Aim of the task: Each line of the material must be reproduced exactly; pictures stay out.

Recorded data:
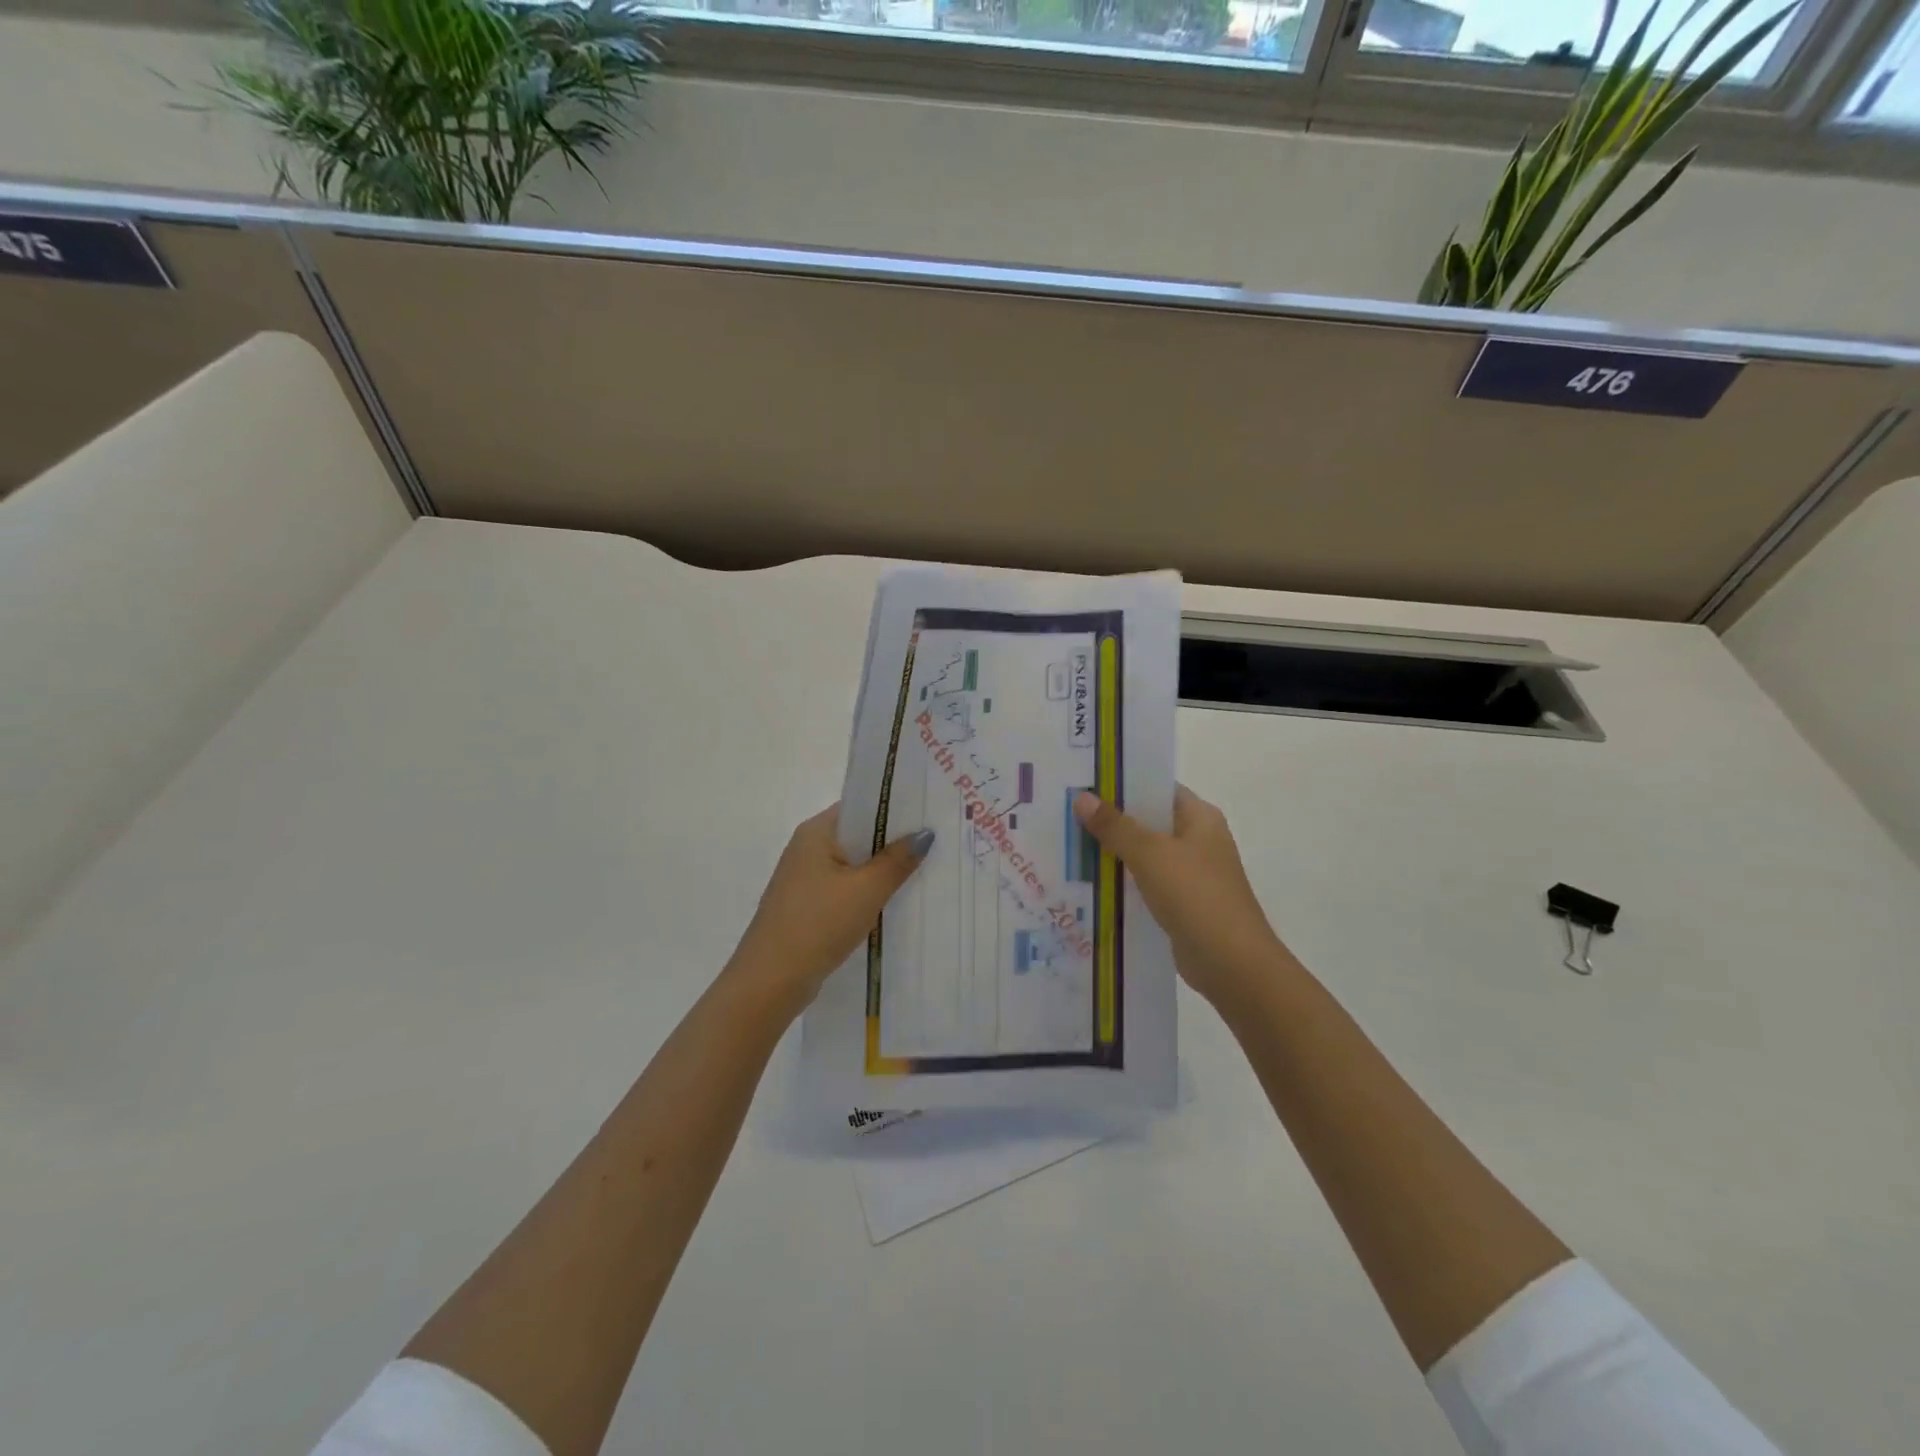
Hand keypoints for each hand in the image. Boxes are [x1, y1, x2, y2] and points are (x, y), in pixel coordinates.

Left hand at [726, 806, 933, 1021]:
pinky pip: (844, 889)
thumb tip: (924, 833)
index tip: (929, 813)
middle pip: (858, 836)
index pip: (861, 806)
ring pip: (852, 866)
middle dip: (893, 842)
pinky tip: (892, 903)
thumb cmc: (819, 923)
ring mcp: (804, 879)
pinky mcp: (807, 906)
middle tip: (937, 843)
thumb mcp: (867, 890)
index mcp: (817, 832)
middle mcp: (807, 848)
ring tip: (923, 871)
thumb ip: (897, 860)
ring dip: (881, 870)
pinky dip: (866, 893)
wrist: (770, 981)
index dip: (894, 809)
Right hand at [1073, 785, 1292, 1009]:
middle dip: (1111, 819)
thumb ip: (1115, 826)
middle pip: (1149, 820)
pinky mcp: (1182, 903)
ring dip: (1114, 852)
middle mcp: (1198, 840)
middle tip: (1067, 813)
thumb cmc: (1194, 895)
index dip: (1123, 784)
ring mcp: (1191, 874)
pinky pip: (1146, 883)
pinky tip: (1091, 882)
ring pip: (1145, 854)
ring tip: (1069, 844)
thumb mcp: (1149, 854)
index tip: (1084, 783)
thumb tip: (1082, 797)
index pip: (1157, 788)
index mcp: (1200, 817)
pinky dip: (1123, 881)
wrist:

Task result:
Hand keypoints for each hand in the image. Boxes are [x1, y1, x2, y2] and points are (x, y), in pixel coordinates.

Left hand at [726, 806, 933, 1021]:
pinky pip: (844, 889)
thumb tip: (924, 833)
index tip: (929, 813)
middle pip: (858, 836)
index pip: (861, 806)
ring pip: (852, 866)
middle dip: (893, 842)
pinky tip: (892, 903)
thumb cmc: (819, 923)
ring mcp: (804, 879)
pinky mcp: (807, 906)
middle tip: (937, 843)
thumb mcp: (867, 890)
index mcp: (817, 832)
middle mcp: (807, 848)
ring tip: (923, 871)
thumb ip: (897, 860)
ring dip: (881, 870)
pinky dip: (866, 893)
wrist: (770, 981)
index dip: (894, 809)
Right hand at [1073, 785, 1292, 1009]:
middle dip: (1111, 819)
thumb ip: (1115, 826)
middle pip: (1149, 820)
pinky mcp: (1182, 903)
ring dip: (1114, 852)
middle mcp: (1198, 840)
middle tip: (1067, 813)
thumb cmc: (1194, 895)
index dip: (1123, 784)
ring mcp: (1191, 874)
pinky pip: (1146, 883)
pinky tip: (1091, 882)
ring pip: (1145, 854)
ring tip: (1069, 844)
thumb mcp: (1149, 854)
index tip: (1084, 783)
thumb tip: (1082, 797)
index pip: (1157, 788)
index mcp: (1200, 817)
pinky dip: (1123, 881)
wrist:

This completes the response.